Work order »
Starting at the first line of the material and stopping after the line containing "27: (1375, 79)", convert each line into a row of a Markdown table with the columns Row and Line. Number the rows and skip any blank lines.

Material supplied »
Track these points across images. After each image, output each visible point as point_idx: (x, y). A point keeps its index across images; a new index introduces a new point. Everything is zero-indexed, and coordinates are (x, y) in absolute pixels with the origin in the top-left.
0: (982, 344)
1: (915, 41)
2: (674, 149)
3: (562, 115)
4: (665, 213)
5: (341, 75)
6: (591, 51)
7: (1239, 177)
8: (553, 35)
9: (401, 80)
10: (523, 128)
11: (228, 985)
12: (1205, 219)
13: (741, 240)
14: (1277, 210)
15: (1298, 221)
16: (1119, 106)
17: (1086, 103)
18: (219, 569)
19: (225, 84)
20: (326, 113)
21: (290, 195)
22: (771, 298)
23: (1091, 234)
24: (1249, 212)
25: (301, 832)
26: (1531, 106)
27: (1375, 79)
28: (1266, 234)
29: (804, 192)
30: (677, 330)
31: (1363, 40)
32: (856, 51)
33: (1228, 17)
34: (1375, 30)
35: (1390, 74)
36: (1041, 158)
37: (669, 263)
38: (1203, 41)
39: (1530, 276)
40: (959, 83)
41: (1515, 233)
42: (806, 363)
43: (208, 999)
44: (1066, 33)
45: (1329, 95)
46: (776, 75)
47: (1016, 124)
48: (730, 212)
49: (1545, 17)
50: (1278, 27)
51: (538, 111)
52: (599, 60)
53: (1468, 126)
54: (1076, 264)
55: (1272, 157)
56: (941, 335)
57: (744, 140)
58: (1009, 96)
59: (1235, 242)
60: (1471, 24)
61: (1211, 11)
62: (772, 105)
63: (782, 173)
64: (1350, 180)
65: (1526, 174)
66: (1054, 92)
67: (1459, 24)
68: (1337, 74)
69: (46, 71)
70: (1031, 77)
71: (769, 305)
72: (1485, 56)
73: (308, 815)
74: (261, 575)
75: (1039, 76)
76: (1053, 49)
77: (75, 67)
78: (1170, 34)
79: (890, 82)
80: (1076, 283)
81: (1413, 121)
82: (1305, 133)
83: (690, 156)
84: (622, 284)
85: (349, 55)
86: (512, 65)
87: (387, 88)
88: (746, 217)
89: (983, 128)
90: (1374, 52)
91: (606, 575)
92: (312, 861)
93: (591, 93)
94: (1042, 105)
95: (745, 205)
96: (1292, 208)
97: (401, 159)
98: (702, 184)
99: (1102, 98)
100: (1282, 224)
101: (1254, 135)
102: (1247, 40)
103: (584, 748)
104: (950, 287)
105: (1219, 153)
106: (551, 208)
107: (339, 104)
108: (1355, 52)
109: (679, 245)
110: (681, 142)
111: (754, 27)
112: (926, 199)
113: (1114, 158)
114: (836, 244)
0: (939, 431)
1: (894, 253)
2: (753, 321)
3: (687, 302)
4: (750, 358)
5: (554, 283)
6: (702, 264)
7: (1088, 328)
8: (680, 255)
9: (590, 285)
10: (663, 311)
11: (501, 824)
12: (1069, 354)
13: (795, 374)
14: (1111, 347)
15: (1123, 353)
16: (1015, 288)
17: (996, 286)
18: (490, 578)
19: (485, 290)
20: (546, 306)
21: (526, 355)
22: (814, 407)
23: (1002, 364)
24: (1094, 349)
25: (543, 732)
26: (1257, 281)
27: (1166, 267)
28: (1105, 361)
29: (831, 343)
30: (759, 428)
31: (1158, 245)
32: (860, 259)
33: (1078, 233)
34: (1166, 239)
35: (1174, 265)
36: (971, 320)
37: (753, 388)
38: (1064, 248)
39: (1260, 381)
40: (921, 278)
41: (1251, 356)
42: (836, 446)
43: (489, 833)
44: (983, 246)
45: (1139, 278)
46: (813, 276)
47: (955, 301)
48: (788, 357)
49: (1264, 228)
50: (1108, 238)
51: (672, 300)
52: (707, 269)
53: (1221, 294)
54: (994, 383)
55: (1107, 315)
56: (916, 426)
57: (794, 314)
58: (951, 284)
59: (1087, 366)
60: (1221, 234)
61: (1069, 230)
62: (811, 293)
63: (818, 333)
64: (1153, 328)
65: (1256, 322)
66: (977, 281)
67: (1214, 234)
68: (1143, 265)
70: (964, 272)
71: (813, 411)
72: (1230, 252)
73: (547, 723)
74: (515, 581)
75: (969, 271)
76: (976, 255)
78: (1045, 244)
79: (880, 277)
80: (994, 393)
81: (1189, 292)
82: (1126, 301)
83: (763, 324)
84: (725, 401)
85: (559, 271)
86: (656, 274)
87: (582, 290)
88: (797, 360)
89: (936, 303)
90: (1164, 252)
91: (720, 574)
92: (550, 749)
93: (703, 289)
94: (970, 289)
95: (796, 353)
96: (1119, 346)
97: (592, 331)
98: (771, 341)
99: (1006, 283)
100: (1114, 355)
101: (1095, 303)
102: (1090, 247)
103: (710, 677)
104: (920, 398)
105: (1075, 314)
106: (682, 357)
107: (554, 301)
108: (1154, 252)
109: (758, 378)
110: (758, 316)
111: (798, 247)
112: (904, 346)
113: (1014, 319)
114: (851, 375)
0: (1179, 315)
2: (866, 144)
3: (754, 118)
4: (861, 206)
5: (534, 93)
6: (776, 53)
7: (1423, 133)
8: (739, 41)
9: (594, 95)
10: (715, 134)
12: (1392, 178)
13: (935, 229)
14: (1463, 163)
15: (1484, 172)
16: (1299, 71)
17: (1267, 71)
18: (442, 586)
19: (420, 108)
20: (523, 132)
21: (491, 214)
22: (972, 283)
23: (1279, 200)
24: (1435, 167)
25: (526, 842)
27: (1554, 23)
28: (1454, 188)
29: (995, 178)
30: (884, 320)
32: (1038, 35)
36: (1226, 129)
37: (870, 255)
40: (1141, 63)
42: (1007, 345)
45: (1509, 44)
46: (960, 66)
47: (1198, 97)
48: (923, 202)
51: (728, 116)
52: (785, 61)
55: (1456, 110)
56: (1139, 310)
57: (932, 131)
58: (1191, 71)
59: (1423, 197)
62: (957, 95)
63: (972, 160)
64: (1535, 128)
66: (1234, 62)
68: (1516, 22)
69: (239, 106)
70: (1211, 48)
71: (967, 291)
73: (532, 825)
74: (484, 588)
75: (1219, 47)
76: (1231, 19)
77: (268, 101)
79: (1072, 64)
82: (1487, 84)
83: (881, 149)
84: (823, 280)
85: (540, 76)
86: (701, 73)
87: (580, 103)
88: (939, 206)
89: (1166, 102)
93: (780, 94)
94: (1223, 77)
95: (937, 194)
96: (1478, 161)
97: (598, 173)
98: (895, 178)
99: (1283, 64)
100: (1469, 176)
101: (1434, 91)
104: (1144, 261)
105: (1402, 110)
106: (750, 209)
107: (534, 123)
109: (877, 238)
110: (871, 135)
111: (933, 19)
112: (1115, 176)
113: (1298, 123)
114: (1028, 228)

Final answer »
| Row | Line |
|---|---|
| 1 | Track these points across images. After each image, output each visible point as point_idx: (x, y). A point keeps its index across images; a new index introduces a new point. Everything is zero-indexed, and coordinates are (x, y) in absolute pixels with the origin in the top-left. |
| 2 | 0: (982, 344) |
| 3 | 1: (915, 41) |
| 4 | 2: (674, 149) |
| 5 | 3: (562, 115) |
| 6 | 4: (665, 213) |
| 7 | 5: (341, 75) |
| 8 | 6: (591, 51) |
| 9 | 7: (1239, 177) |
| 10 | 8: (553, 35) |
| 11 | 9: (401, 80) |
| 12 | 10: (523, 128) |
| 13 | 11: (228, 985) |
| 14 | 12: (1205, 219) |
| 15 | 13: (741, 240) |
| 16 | 14: (1277, 210) |
| 17 | 15: (1298, 221) |
| 18 | 16: (1119, 106) |
| 19 | 17: (1086, 103) |
| 20 | 18: (219, 569) |
| 21 | 19: (225, 84) |
| 22 | 20: (326, 113) |
| 23 | 21: (290, 195) |
| 24 | 22: (771, 298) |
| 25 | 23: (1091, 234) |
| 26 | 24: (1249, 212) |
| 27 | 25: (301, 832) |
| 28 | 26: (1531, 106) |
| 29 | 27: (1375, 79) |